BNZ’s integrated strategy positions it as a leader among New Zealand’s financial institutions, focused on creating long-term value for customers, communities and the environment.

Finalist: Goodman Property Trust

Goodman Property Trust (GMT) has been recognised as a finalist for its bold and forward-looking approach to sustainability leadership and its decision to press ahead with new emissions targets despite growing uncertainty in global markets.

As a long-term property investor, GMT’s decision-making is guided by a business strategy that aims to deliver positive outcomes for all its stakeholders. It includes targets for a lower-carbon and more resilient portfolio.
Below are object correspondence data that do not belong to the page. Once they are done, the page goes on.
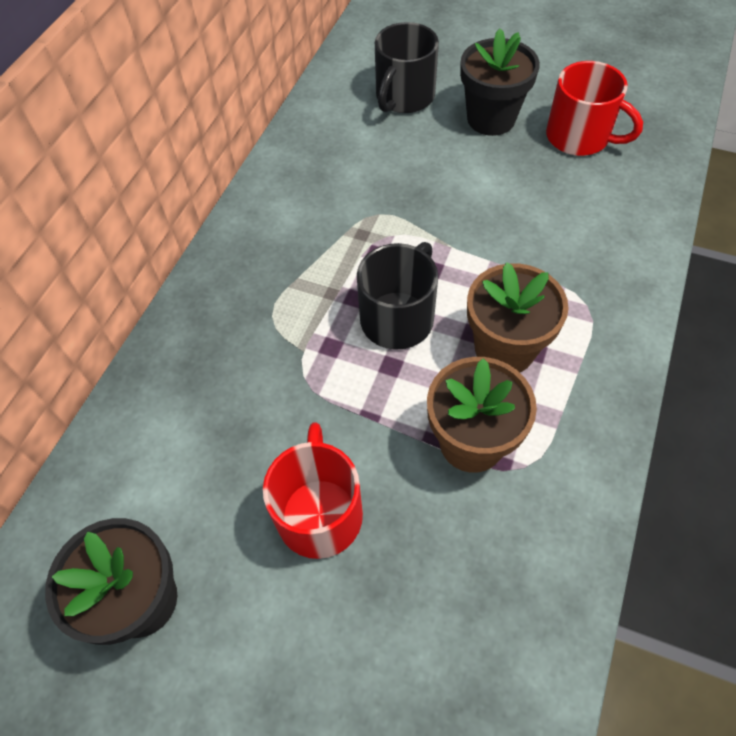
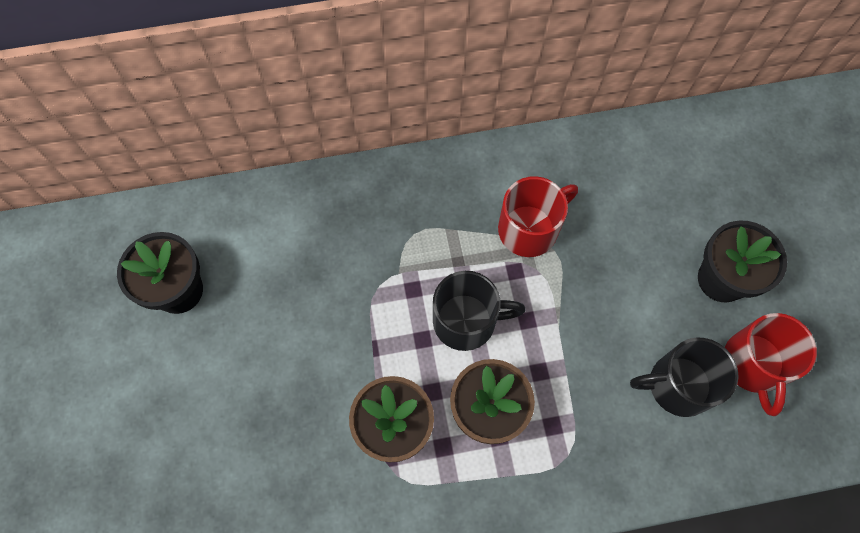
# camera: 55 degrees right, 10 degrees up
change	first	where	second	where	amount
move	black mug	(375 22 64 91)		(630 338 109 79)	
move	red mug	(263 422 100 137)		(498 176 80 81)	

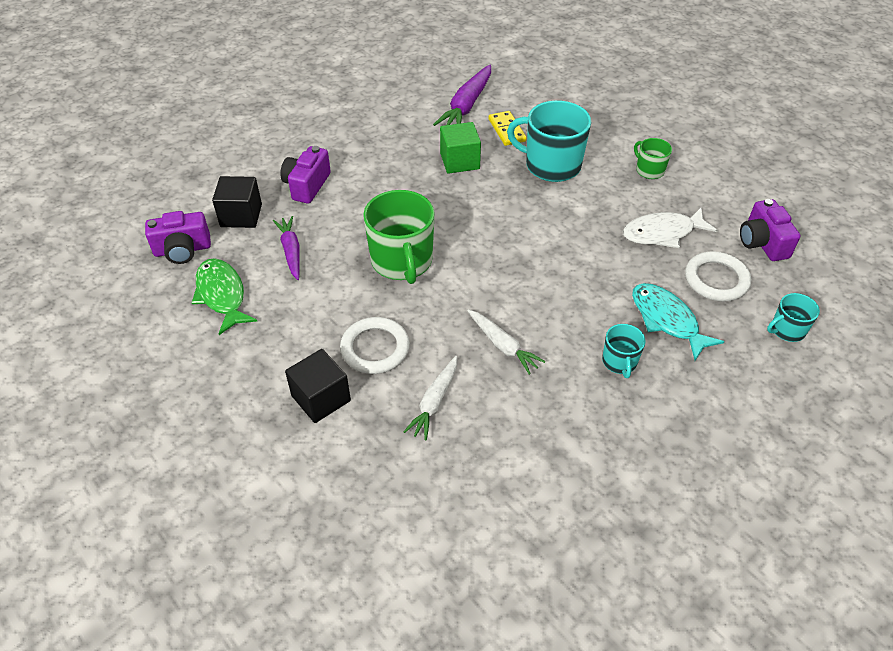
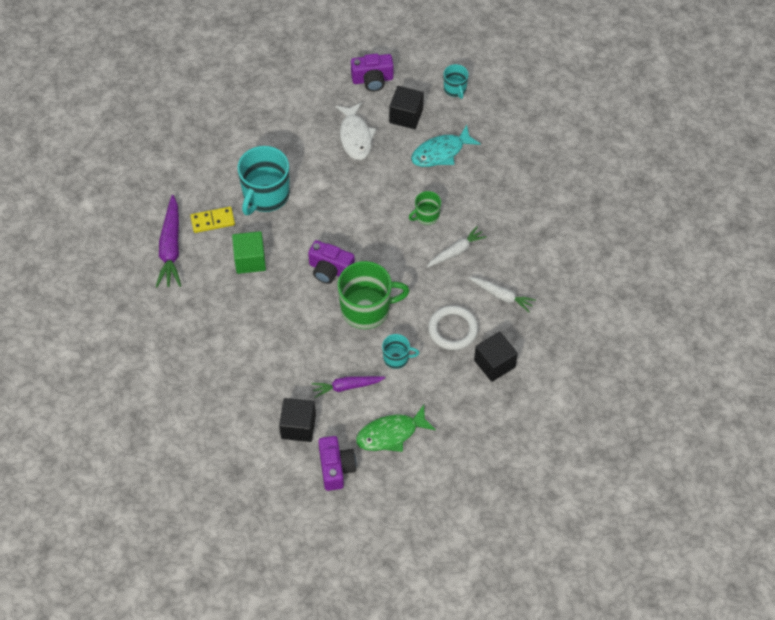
# camera: 85 degrees left, 10 degrees up
change	first	where	second	where	amount
rotate	purple carrot	(433 65 58 61)		(156 195 25 92)	60 degrees clockwise
move	green mug	(634 138 38 41)		(409 191 32 34)	
move	purple camera	(280 146 51 58)		(308 240 47 44)	
replace	white ring	(685 251 66 50)	black cube	(389 86 35 43)	
move	turquoise mug	(602 324 44 54)		(382 334 37 35)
Judges say GMT’s leadership was clear in its actions. “The key development in 2025 was setting science-based emissions reduction targets, including for embodied carbon, which reflects the vast majority of the company’s footprint. While this may not seem special on its own, it was done at a time when other companies were pulling back from net-zero aspirations.”
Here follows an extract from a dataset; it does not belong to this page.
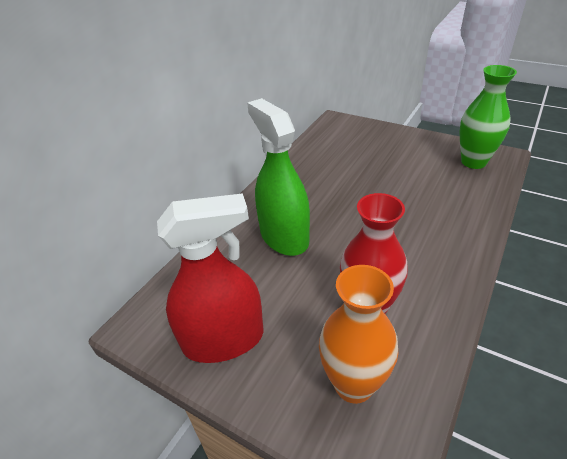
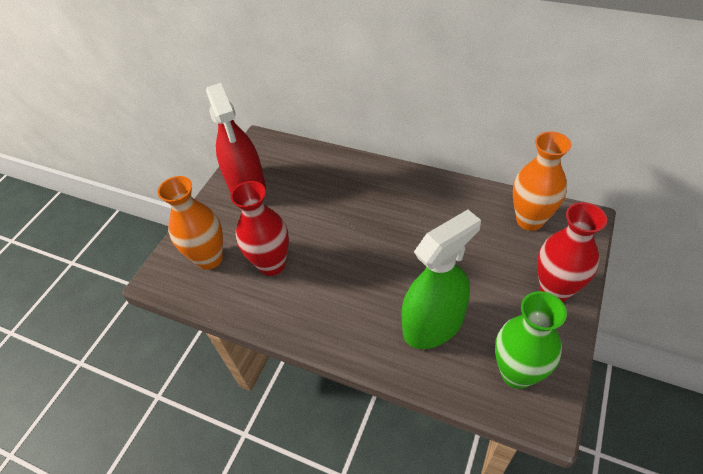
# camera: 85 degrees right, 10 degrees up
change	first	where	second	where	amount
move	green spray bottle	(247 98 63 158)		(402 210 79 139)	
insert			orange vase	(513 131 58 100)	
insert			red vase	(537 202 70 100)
GMT’s CFO, Andy Eakin, who also has overall responsibility for the organisation’s sustainability efforts, says that confidence came from the depth of analysis behind the targets.
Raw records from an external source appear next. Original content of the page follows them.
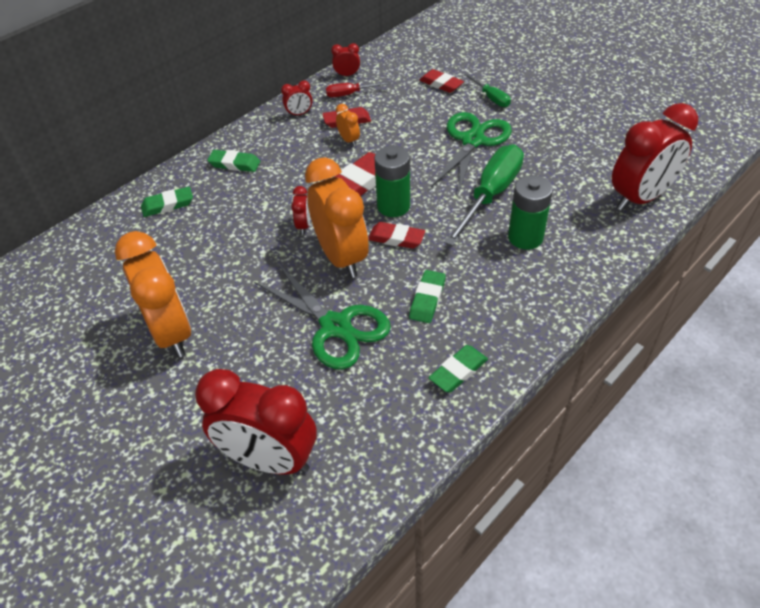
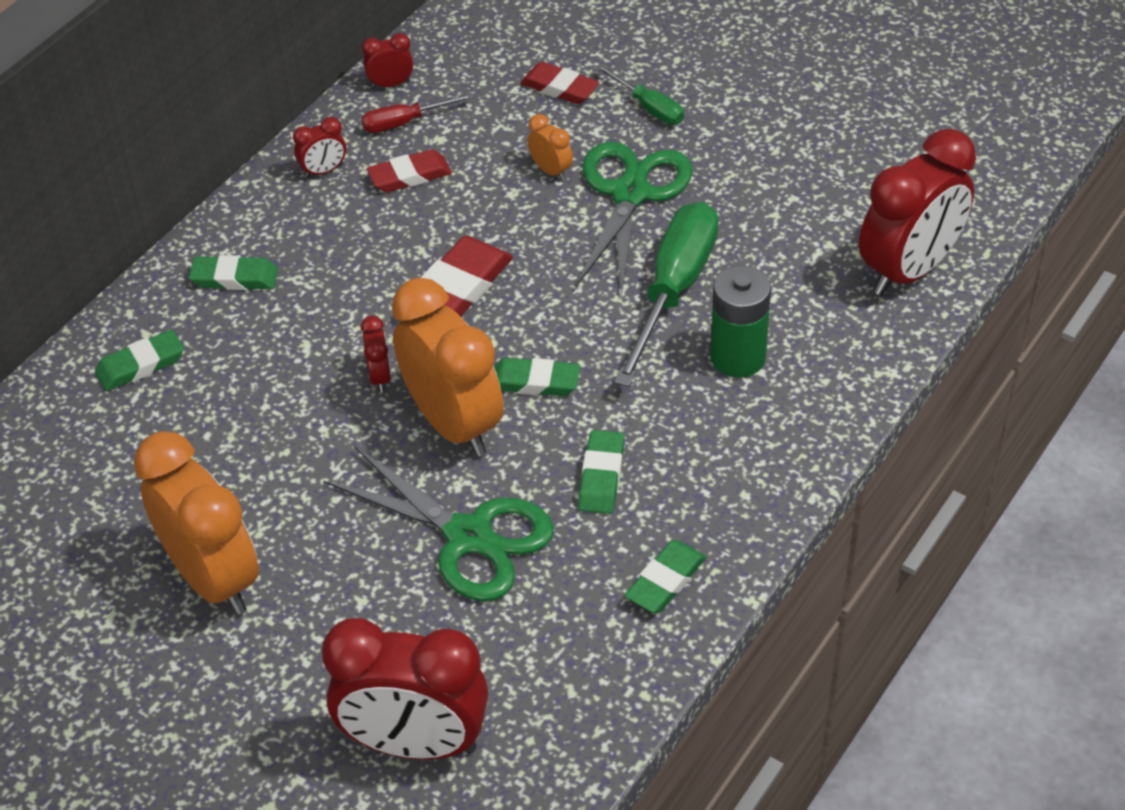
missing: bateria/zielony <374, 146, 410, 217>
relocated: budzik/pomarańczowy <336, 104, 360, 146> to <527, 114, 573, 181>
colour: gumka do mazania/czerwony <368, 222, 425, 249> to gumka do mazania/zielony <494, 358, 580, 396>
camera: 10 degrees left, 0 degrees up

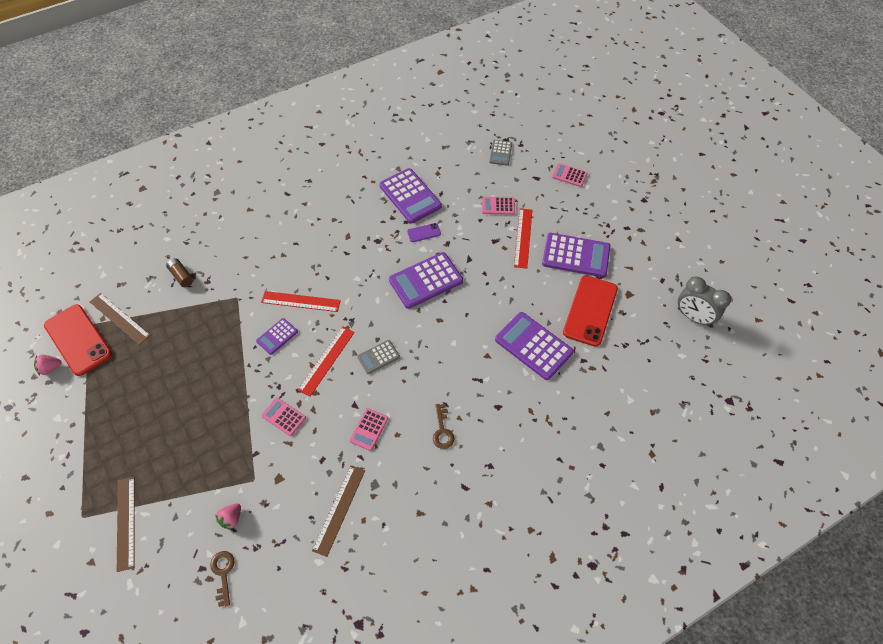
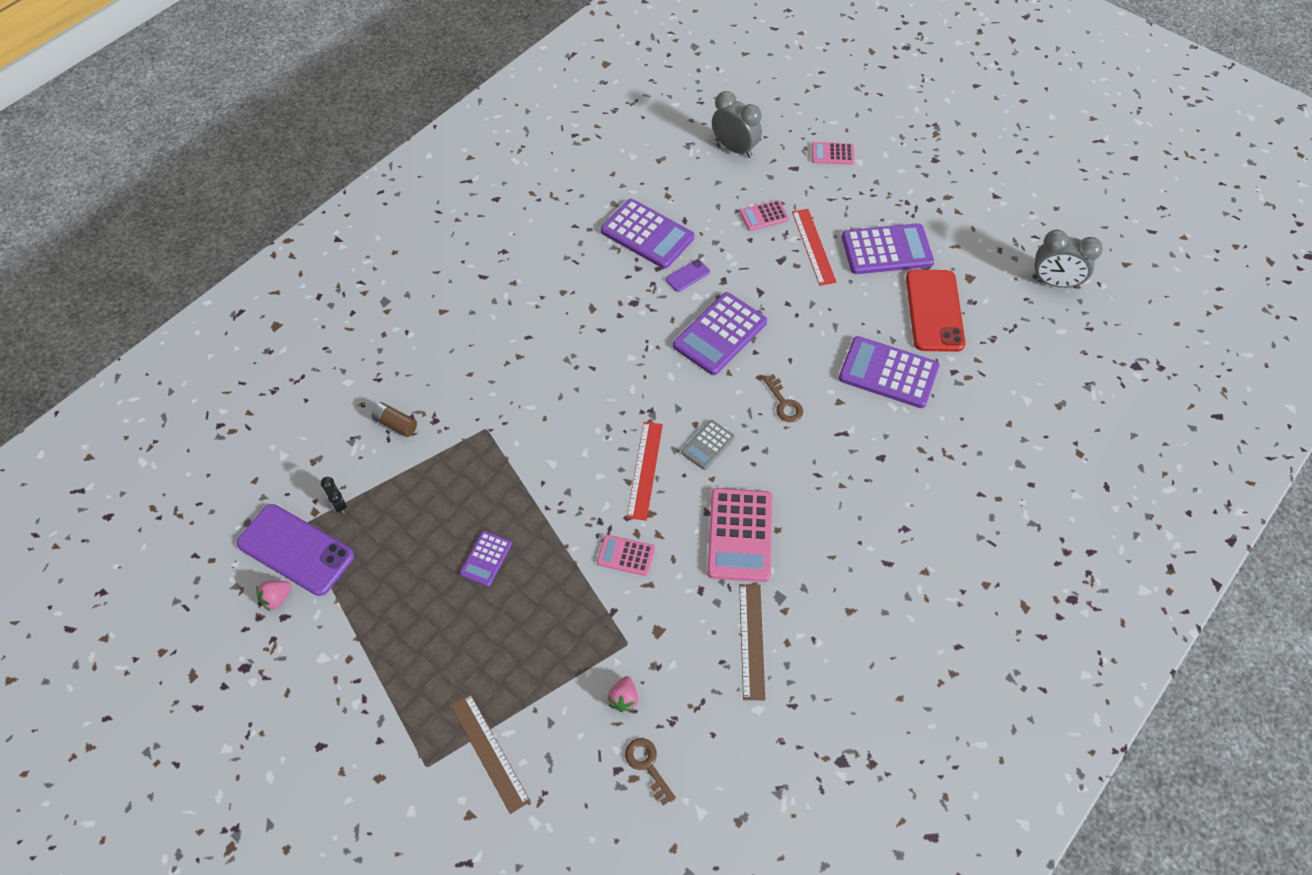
missing: linijka/czerwony <261, 291, 341, 312>
relocated: kalkulator/fioletowy <256, 318, 298, 355> to <460, 531, 512, 587>; klucz/brązowy <433, 404, 455, 449> to <763, 374, 803, 422>
exchanged: linijka/brązowy <90, 293, 151, 345> to budzik/czarny <321, 477, 347, 514>; kalkulator/szary <489, 140, 512, 166> to budzik/szary <712, 91, 762, 158>
colour: telefon/czerwony <44, 304, 112, 376> to telefon/fioletowy <237, 504, 354, 596>
size: kalkulator/różowy <349, 408, 388, 451> = <707, 488, 772, 582> x1.87
camera: 20 degrees left, 0 degrees up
“A significant amount of work has been undertaken to align our 2030 carbon reduction pathway with science-based targets. Expert advice, supported by an independent review from Toitū, has provided confidence that while our targets are ambitious, they remain both credible and achievable.”

GMT’s updated emissions reduction targets include a 43% reduction in corporate emissions and a 30% reduction in embodied carbon intensity by 2030.

To help meet these goals, GMT launched an Embodied Carbon Innovation Fund (ECIF), using an internal carbon price to replace the purchase of offsets. This fund is directed toward lower-emission materials and construction techniques across future projects. The judges found this to be a key differentiator for the company in an emissions-intensive sector.

Eakin says the ECIF is already shifting the way GMT approaches construction.

“The fund allows us to think more broadly about development, looking at all aspects of the process and the specifics of individual projects. We have already invested in a new initiative to critically assess the materials efficiency of our current building design, which aims to reduce the amount of building materials required to deliver to our designs, reducing materials, cost and embodied carbon.”

GMT’s commitment to sustainable development includes targeting a minimum 5 Green Star Built rating for all new projects. Its FY25 development programme has seen three project completions, with a reduction in upfront embodied carbon of 27%. Its sustainability initiatives have included the installation of electrical submetering, customer and public EV chargers, LED lighting upgrades, rooftop solar energy systems, and water-saving technologies.

“Committing to a minimum 5 Green Star Built rating since 2021 reflects a base building standard that is both highly sustainable and operationally efficient,” says Eakin. “We’ve developed over $750 million of properties that have achieved 5 Star or World Leadership 6 Green Star Built ratings.” He adds that partnering closely with customers has been key to reducing emissions across both new developments and existing buildings.

Governance is central to GMT’s sustainability strategy. Progress is reviewed quarterly at board level, underpinned by a Sustainable Finance Framework that has enabled over $600m in green bonds and loans to date.

The judges also recognise GMT’s growing social and environmental efforts.

Employee retention is high at nearly 99%, with an engagement score of 87%. GMT maintains inclusive workplace policies and achieved 33% female representation across its board and executive team.

Biodiversity initiatives include native planting and urban regeneration, and features such as beehives across larger estates to enhance and protect the natural environment.

GMT’s approach balances ambition with delivery, showing that climate leadership is possible even amid economic headwinds. Judges say this “embodies courageous leadership, and a board willing to take bold decisions on sustainability.”